**Exercise materials**
▼
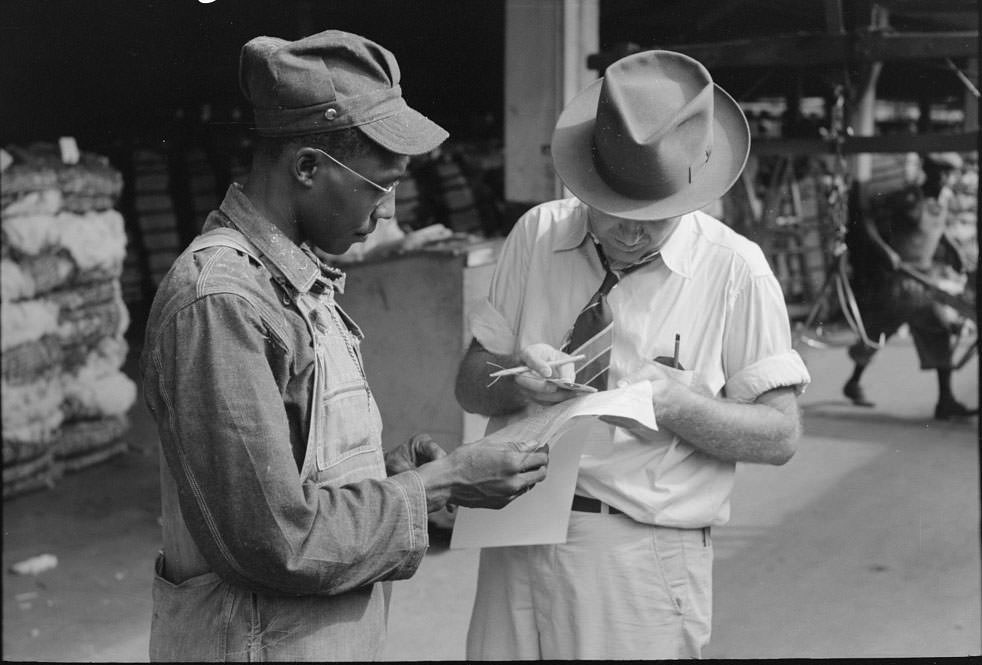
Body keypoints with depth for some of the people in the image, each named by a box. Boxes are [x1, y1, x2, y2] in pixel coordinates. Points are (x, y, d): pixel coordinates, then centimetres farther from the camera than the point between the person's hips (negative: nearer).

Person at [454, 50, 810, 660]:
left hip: (644, 559, -3)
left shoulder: (735, 269, -6)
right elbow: (471, 386, 6)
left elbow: (780, 435, -5)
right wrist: (517, 377, -16)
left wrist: (676, 405, -21)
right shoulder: (537, 234, 3)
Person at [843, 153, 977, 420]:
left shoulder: (945, 198, 4)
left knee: (943, 329, -7)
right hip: (894, 273, -6)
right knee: (876, 331, 5)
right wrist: (884, 250, -34)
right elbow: (866, 222, -23)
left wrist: (953, 251, 11)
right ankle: (853, 383, 32)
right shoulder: (907, 198, -18)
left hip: (926, 271, 6)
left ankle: (945, 400, -6)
▲
**Assignment**
Give only the number of lines in the listing above that contain the word "shoulder", counting uppercase and lowercase as different.

**Output for this task**
4